Do this → Rewrite the stretch from the line containing "country: Afghanistan" through the line containing "island: Maui", changing "name author" to "authority" and keeping every other part of those lines the same.

Stored records
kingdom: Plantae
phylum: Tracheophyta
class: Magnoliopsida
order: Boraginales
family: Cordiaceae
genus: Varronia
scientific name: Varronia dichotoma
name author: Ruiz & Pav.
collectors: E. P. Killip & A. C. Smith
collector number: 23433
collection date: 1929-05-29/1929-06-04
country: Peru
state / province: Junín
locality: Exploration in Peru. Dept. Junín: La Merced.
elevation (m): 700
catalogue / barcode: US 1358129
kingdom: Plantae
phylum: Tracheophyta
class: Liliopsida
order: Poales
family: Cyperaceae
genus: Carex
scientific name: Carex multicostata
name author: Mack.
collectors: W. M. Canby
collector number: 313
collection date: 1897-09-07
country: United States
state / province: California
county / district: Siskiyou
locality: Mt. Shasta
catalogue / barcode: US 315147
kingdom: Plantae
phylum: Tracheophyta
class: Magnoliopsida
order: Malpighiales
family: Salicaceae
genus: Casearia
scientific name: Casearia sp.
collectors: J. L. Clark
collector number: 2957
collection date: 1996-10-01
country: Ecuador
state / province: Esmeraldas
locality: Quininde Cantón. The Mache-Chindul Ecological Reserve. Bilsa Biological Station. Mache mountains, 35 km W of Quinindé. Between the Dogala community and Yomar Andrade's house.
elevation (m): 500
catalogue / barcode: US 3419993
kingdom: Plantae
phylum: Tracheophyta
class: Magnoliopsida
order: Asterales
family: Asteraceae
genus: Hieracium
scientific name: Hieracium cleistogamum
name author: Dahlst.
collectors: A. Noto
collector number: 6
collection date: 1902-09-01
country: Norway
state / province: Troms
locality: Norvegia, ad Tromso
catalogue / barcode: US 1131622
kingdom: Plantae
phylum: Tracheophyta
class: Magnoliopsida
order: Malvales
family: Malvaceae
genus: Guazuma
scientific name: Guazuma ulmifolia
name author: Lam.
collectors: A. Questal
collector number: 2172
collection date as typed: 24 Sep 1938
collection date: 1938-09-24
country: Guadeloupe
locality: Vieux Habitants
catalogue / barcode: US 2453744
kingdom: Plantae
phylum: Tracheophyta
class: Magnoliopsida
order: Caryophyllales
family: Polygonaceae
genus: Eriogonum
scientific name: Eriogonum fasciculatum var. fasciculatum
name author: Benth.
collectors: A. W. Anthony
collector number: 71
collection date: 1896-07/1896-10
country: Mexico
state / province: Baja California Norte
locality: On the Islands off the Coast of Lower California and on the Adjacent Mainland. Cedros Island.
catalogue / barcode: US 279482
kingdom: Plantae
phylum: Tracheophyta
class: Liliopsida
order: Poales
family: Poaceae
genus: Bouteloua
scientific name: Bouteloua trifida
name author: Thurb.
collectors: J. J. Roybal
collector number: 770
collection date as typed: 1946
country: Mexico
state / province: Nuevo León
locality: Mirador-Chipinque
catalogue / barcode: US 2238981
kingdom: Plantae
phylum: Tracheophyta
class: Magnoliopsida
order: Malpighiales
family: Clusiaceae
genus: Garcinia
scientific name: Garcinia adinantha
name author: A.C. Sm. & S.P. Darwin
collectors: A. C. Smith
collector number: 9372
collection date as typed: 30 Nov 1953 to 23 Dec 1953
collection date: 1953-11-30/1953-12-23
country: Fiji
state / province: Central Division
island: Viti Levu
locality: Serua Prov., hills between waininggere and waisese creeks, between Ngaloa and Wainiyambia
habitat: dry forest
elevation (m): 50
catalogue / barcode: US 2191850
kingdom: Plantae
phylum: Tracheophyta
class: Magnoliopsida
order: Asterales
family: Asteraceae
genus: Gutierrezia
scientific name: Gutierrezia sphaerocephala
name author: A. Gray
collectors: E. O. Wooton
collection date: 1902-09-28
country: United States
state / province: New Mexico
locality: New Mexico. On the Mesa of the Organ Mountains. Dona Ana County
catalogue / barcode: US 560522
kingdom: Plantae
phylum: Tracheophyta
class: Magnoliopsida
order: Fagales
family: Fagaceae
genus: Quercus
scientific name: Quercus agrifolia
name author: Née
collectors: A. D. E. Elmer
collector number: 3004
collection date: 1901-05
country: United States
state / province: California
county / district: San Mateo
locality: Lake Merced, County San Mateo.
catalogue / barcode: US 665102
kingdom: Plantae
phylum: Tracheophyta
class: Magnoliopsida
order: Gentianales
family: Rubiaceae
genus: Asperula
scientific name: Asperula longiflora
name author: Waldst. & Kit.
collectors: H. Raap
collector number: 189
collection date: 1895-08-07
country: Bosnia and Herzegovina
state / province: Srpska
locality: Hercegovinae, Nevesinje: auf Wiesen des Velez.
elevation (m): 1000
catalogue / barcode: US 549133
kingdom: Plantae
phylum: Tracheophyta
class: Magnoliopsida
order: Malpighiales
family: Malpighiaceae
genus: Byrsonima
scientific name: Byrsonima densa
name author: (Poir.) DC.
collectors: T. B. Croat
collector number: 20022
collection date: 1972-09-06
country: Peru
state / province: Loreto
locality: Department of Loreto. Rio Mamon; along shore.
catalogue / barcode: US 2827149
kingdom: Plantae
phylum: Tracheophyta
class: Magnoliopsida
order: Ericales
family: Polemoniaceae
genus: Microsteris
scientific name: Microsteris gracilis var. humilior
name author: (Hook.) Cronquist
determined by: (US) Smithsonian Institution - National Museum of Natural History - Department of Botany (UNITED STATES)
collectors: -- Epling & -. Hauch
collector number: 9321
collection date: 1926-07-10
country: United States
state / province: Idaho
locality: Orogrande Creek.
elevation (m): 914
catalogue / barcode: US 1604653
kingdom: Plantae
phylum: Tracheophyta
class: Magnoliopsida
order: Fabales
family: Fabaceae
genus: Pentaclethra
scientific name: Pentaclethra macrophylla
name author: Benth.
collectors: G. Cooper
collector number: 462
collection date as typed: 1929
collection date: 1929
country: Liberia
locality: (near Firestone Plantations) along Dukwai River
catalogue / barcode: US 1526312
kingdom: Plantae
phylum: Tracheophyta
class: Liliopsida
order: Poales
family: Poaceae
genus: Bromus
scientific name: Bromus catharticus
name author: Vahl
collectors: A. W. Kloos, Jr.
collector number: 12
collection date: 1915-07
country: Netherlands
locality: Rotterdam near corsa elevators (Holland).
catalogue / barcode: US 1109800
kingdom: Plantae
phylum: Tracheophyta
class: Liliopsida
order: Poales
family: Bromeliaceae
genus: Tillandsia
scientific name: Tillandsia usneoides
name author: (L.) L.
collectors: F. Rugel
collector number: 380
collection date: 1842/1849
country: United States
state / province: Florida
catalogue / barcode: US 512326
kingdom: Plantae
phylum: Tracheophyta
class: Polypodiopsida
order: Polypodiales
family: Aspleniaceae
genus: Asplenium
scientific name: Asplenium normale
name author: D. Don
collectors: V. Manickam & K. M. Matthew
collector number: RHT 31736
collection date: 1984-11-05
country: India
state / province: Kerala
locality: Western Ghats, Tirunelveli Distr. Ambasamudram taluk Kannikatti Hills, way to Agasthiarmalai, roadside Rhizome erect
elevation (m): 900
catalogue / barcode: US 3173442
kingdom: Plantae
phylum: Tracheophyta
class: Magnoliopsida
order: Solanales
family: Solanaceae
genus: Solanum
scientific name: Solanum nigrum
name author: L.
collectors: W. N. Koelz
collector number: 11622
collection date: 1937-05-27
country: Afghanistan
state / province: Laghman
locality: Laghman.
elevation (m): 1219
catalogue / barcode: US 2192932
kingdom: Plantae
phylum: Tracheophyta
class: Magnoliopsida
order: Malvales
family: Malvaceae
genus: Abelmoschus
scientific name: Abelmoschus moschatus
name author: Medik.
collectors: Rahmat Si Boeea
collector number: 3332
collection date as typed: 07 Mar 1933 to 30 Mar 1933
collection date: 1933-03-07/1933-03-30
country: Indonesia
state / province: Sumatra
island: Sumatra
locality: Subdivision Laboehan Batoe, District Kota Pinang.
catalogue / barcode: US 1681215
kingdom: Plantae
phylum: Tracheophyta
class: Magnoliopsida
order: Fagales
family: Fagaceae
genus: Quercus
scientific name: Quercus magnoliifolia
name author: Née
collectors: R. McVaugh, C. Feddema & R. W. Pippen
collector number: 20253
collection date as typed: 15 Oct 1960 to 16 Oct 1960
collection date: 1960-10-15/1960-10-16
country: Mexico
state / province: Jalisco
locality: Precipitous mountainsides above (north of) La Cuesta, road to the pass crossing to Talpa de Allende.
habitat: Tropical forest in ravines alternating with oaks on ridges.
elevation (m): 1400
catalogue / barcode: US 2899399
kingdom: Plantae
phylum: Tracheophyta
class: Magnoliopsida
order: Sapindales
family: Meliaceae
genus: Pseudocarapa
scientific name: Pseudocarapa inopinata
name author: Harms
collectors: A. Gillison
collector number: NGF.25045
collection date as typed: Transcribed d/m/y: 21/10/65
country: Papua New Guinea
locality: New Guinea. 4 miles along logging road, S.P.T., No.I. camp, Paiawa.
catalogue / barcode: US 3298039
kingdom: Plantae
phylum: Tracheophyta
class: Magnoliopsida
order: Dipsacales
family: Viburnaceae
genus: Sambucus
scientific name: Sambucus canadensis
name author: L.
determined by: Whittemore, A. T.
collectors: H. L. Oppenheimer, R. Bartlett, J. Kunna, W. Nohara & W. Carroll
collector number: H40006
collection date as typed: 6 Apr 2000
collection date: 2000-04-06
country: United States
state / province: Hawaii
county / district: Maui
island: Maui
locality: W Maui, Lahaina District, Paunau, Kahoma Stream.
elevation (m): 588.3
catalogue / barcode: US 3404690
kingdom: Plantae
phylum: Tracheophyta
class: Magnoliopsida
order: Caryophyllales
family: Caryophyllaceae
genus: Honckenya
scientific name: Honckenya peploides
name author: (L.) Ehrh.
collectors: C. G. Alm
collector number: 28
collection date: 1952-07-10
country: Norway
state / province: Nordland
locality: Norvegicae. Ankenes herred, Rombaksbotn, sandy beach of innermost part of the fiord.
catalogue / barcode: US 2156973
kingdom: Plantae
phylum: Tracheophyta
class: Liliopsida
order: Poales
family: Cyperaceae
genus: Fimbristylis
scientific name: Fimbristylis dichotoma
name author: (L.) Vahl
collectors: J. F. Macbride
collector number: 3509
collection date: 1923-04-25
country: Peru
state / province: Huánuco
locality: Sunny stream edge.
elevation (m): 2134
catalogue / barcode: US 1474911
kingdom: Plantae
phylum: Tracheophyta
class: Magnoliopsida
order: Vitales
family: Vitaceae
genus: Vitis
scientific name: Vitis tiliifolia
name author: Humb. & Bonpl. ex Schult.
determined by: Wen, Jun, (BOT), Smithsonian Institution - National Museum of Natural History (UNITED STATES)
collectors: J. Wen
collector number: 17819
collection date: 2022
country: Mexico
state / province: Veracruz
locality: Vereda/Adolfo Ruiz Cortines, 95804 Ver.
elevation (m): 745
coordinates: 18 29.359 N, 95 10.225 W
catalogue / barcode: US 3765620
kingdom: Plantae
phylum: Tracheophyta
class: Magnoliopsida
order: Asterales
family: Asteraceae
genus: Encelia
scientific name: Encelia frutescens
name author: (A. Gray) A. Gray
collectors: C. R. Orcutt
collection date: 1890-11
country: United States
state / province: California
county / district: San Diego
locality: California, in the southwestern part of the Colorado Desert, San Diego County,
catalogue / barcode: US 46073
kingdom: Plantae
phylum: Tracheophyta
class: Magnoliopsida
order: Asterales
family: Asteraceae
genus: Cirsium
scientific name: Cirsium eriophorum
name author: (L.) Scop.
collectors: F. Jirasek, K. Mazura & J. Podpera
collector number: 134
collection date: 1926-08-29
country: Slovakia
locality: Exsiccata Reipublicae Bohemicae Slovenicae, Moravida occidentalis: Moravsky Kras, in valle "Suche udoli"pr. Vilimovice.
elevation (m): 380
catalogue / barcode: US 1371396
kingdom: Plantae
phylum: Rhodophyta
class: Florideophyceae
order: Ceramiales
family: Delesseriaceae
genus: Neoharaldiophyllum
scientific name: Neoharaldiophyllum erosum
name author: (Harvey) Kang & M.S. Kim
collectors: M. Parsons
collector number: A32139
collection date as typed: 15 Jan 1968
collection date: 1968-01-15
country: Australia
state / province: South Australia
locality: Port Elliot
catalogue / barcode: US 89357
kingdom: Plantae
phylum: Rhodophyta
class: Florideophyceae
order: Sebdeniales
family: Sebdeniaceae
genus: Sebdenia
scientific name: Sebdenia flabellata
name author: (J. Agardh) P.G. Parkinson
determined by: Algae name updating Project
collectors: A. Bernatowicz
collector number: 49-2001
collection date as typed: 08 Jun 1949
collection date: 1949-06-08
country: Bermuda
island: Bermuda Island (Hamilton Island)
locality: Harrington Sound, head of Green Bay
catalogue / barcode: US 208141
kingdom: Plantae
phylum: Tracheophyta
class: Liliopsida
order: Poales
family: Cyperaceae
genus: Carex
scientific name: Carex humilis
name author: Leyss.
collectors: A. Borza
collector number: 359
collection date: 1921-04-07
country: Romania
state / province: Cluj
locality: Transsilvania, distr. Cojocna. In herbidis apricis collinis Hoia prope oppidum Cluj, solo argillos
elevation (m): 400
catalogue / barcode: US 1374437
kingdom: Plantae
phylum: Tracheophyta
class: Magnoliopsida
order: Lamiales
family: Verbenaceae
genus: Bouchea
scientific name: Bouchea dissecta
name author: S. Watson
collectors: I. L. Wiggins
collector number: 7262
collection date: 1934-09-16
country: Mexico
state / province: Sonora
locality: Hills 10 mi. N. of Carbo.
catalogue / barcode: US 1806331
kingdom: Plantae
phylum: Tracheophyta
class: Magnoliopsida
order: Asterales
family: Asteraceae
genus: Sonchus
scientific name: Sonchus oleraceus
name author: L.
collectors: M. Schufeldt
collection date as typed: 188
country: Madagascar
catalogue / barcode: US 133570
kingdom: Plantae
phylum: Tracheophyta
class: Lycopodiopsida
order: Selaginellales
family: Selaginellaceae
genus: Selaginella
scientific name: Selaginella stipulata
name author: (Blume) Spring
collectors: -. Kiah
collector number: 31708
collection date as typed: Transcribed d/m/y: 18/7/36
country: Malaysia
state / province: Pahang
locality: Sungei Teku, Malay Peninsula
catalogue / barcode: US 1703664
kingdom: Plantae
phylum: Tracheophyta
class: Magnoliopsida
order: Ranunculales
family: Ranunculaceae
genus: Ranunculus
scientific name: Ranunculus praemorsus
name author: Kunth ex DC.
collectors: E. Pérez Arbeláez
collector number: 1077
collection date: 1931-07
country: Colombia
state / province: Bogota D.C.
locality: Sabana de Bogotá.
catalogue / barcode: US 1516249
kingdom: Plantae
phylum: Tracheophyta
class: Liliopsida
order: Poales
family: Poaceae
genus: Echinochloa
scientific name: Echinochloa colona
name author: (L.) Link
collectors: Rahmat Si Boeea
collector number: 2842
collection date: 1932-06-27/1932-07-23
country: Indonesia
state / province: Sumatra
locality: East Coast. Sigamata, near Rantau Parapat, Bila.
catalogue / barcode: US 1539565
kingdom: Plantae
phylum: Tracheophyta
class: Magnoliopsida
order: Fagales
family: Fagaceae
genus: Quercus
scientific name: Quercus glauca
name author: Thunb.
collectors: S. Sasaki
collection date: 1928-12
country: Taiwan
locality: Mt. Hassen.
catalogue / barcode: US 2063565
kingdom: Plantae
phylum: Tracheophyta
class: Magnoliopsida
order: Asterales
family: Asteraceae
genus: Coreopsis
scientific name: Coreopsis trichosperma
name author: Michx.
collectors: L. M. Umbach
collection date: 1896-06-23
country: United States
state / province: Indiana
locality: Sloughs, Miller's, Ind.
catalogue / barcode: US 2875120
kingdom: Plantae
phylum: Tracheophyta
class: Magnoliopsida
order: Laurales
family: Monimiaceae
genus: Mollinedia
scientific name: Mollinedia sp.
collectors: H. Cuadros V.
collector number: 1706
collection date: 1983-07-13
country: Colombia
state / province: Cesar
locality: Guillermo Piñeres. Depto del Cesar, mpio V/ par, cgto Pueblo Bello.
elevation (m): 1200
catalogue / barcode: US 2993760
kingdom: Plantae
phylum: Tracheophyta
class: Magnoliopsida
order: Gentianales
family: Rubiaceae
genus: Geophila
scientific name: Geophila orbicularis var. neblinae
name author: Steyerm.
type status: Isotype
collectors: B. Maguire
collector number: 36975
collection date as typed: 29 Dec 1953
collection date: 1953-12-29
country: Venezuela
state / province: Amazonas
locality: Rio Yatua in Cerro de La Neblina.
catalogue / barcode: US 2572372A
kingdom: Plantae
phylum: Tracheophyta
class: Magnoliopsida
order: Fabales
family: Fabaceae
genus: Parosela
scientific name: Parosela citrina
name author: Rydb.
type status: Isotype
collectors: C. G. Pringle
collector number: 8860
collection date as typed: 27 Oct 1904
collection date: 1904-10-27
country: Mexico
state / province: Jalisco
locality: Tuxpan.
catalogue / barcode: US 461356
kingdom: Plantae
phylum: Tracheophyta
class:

Output below →
country: Afghanistan
state / province: Laghman
locality: Laghman.
elevation (m): 1219
catalogue / barcode: US 2192932
kingdom: Plantae
phylum: Tracheophyta
class: Magnoliopsida
order: Malvales
family: Malvaceae
genus: Abelmoschus
scientific name: Abelmoschus moschatus
authority: Medik.
collectors: Rahmat Si Boeea
collector number: 3332
collection date as typed: 07 Mar 1933 to 30 Mar 1933
collection date: 1933-03-07/1933-03-30
country: Indonesia
state / province: Sumatra
island: Sumatra
locality: Subdivision Laboehan Batoe, District Kota Pinang.
catalogue / barcode: US 1681215
kingdom: Plantae
phylum: Tracheophyta
class: Magnoliopsida
order: Fagales
family: Fagaceae
genus: Quercus
scientific name: Quercus magnoliifolia
authority: Née
collectors: R. McVaugh, C. Feddema & R. W. Pippen
collector number: 20253
collection date as typed: 15 Oct 1960 to 16 Oct 1960
collection date: 1960-10-15/1960-10-16
country: Mexico
state / province: Jalisco
locality: Precipitous mountainsides above (north of) La Cuesta, road to the pass crossing to Talpa de Allende.
habitat: Tropical forest in ravines alternating with oaks on ridges.
elevation (m): 1400
catalogue / barcode: US 2899399
kingdom: Plantae
phylum: Tracheophyta
class: Magnoliopsida
order: Sapindales
family: Meliaceae
genus: Pseudocarapa
scientific name: Pseudocarapa inopinata
authority: Harms
collectors: A. Gillison
collector number: NGF.25045
collection date as typed: Transcribed d/m/y: 21/10/65
country: Papua New Guinea
locality: New Guinea. 4 miles along logging road, S.P.T., No.I. camp, Paiawa.
catalogue / barcode: US 3298039
kingdom: Plantae
phylum: Tracheophyta
class: Magnoliopsida
order: Dipsacales
family: Viburnaceae
genus: Sambucus
scientific name: Sambucus canadensis
authority: L.
determined by: Whittemore, A. T.
collectors: H. L. Oppenheimer, R. Bartlett, J. Kunna, W. Nohara & W. Carroll
collector number: H40006
collection date as typed: 6 Apr 2000
collection date: 2000-04-06
country: United States
state / province: Hawaii
county / district: Maui
island: Maui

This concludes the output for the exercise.